Pick up the tax arbitration decision on the stamp duty assessments below after its last sentence and continue writing it.

- [SELECTED EXCERPT]:

= Beginning of Section =

Summary
Full Decision
ARBITRAL DECISION
I – Report
1. On 31.12.2018, the Claimant, A... – SOCIEDADE GESTORA DE FUNDOS DE INVESTIMENTO MOBILIÁRIO, S.A., with tax identification number..., with registered office at..., nº..., Right, in its capacity as managing company and representing B... – Real Estate Investment Fund […], with tax identification number..., filed with CAAD a request for the constitution of an arbitral tribunal, pursuant to article 10 of Decree-Law no. 10/2011, of 20 January (Legal Framework for Arbitration in Tax Matters, hereinafter referred to only as RJAT), in which the Tax and Customs Authority is the Respondent, with a view to annulling the stamp duty assessments numbered 2013..., 2013..., 2013..., 2013..., relating to the year 2012 and 2014..., 2014..., 2014..., relating to the year 2013, concerning the property registered in the land registry under article number... of the Union of Parishes of... and..., Municipality of... (article... of the extinct parish of... at the time of the facts) and the assessments numbered 2013..., 2013..., 2013... relating to the urban property with article number... of the Union of Parishes of..., Municipality of Lisbon (article..., of the extinct parish of... at the time of the facts), and relating to the year 2012, in the total amount of € 45,248.83, as well as the rejection acts of the ex officio revision requests filed by the Claimant against these assessments.
The Claimant further petitions for the condemnation of the Respondent to refund the amount of the assessments, which it alleges to have paid, as well as the corresponding indemnification interest at the legal rate in force.
2. The request for constitution of the arbitral tribunal was accepted by His Excellency the President of CAAD and notified to the Tax and Customs Authority.
Pursuant to and for the purposes of article 6, paragraph 1 of RJAT, by decision of the President of the Deontological Council, duly communicated to the parties within the legally applicable periods, the undersigned was appointed as arbitrator, who communicated the acceptance of the assignment to the Deontological Council and the Centre for Administrative Arbitration within the regularly applicable period.
The Arbitral Tribunal was constituted on 7 March 2019.

= End of Section =

- [LISTED ENTRIES]:

= Beginning of Section =

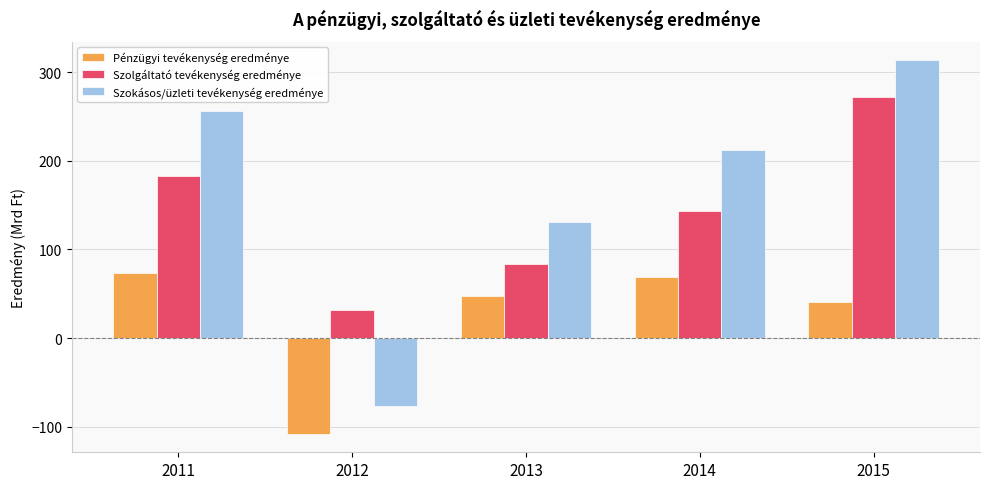

Is the value of Szokásos/üzleti tevékenység eredménye at 2013 greater than the value of Pénzügyi tevékenység eredménye at 2013?

Yes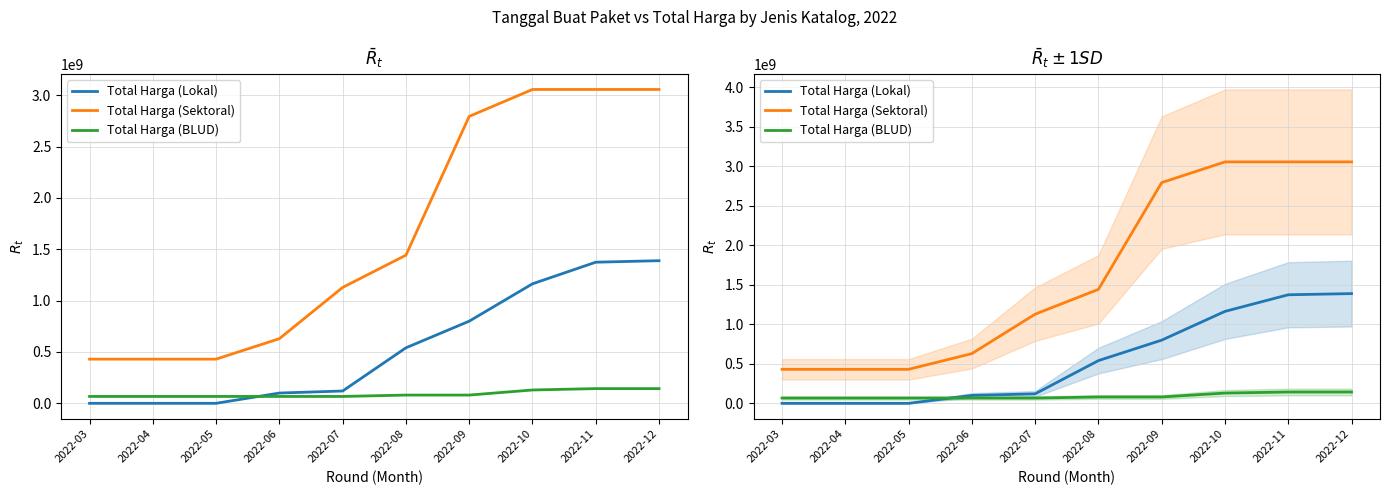

How many series are shown in this chart?

3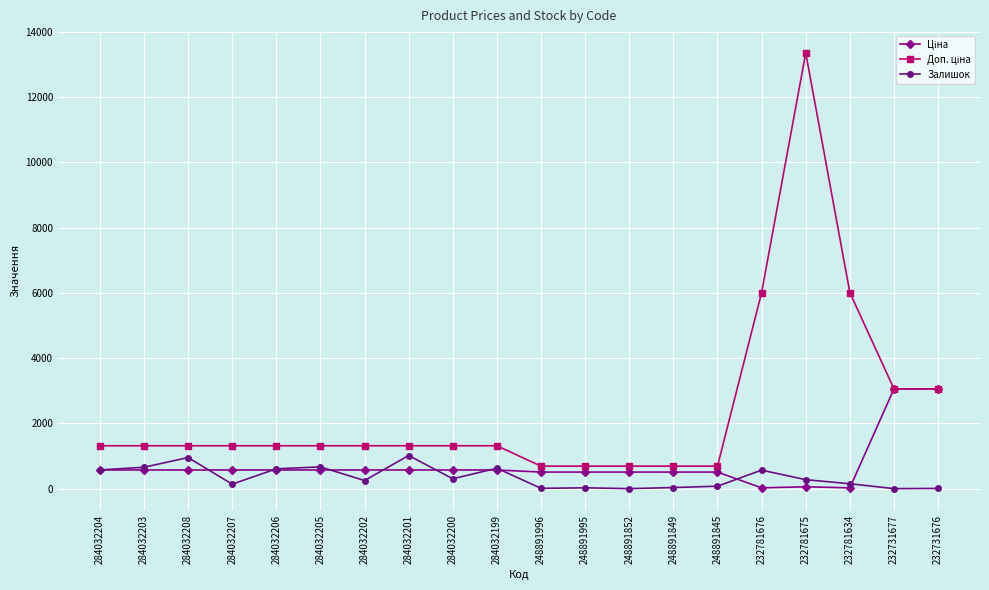

What is the difference between the maximum and second lowest values in the Залишок series?

1015.0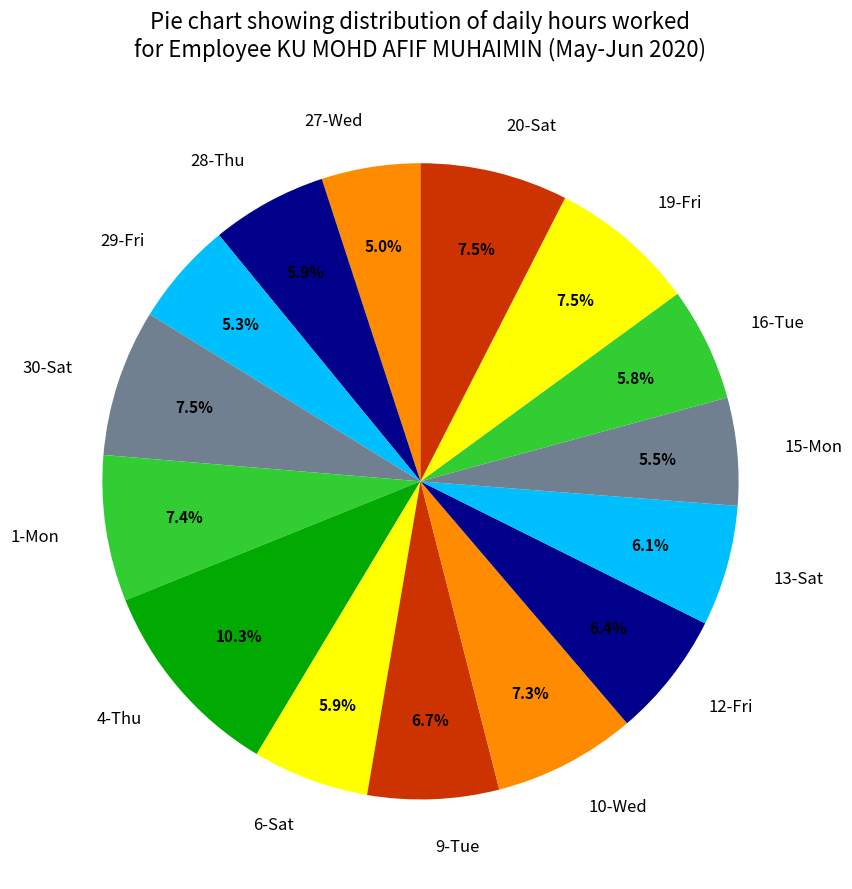

To the nearest percent, what is the average slice percentage?

7%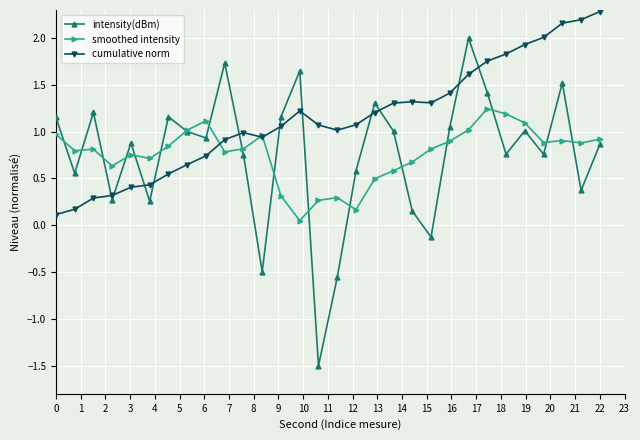

At how many categories does at least one series exceed 0?

30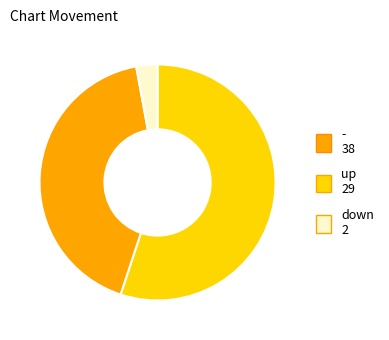

How many segments does this pie chart have?

3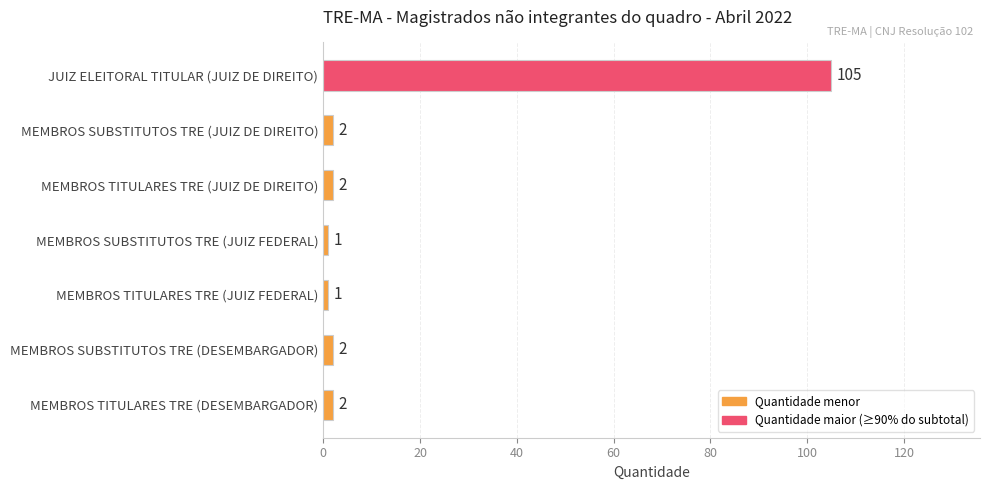

What is the average value?

16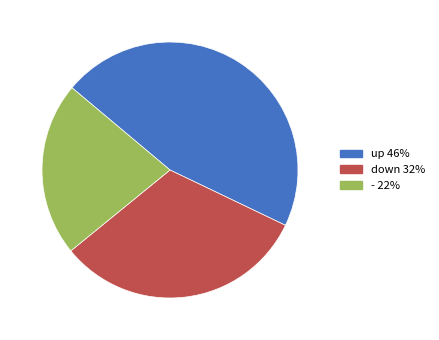

How many segments does this pie chart have?

3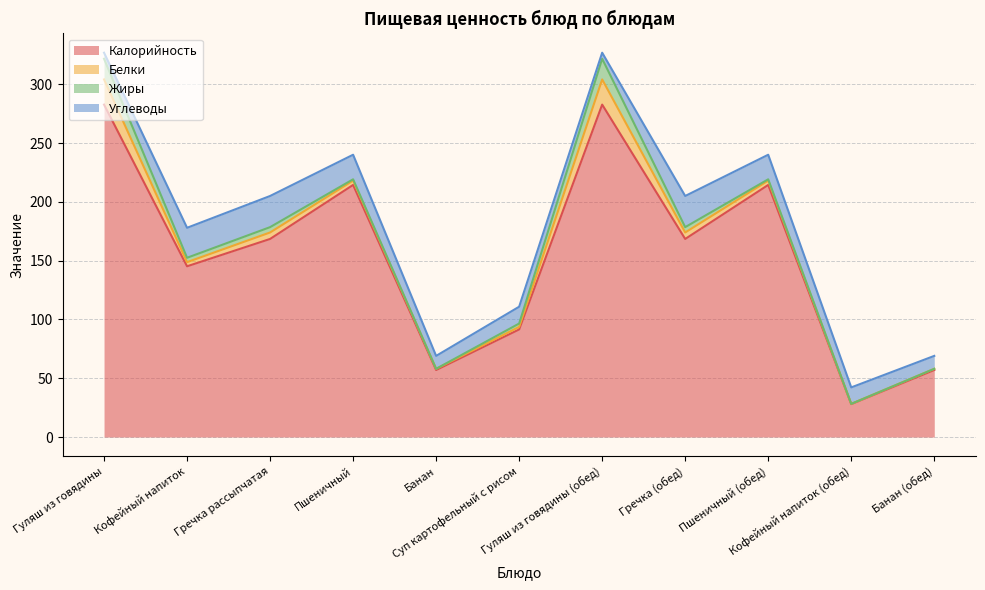

Where is the first local maximum for Калорийность?

Пшеничный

= End of Section =

- [ANSWER AREA]:
3. The grounds presented by the Claimant in support of its claim were, in summary, as follows:
a. The Fund is the owner of the urban property with article number... of the Union of Parishes of... and..., Municipality of... and of the urban property with article number... of the Union of Parishes of..., Municipality of Lisbon.
b. The assessments subject to the present case allegedly result from the application by the Respondent of article 1, paragraph 1 of the Stamp Duty Code, combined with item 28.1 of the General Table of Stamp Duty, amended by article 4 of Law no. 55-A/2012, of 29 October and with article 6 of this legal instrument.
c. The Claimant disagrees with the assessments in question because they are unlawful, since the properties registered in the land registry as "land for construction" are not subsumed in the concept of "property with residential use" provided for in the aforementioned item 28.1 of the General Table of Stamp Duty (in its original wording, applicable here).
4. The ATA – Tax and Customs Administration, called to pronounce itself, filed a Request as follows:
"The Tax and Customs Authority (AT), entity respondent in the arbitral process identified above, having been notified to respond in accordance with and for the purposes of article 17 of the Legal Framework for Tax Arbitration (RJAT), approved by Decree-Law no. 10/2011, of 20 January, hereby gives notice that it does not present a Response.
Further, it is communicated that the real estate transfer tax (IMT) assessment impugned was revoked by a Dispatch of the Director of the U.G.C. (Unit for Large Taxpayers), of 21.02.2019, issued in Information no.... -CIP1/2019, notified to the claimant by letter no.... of 07.03.2019, as per attached document."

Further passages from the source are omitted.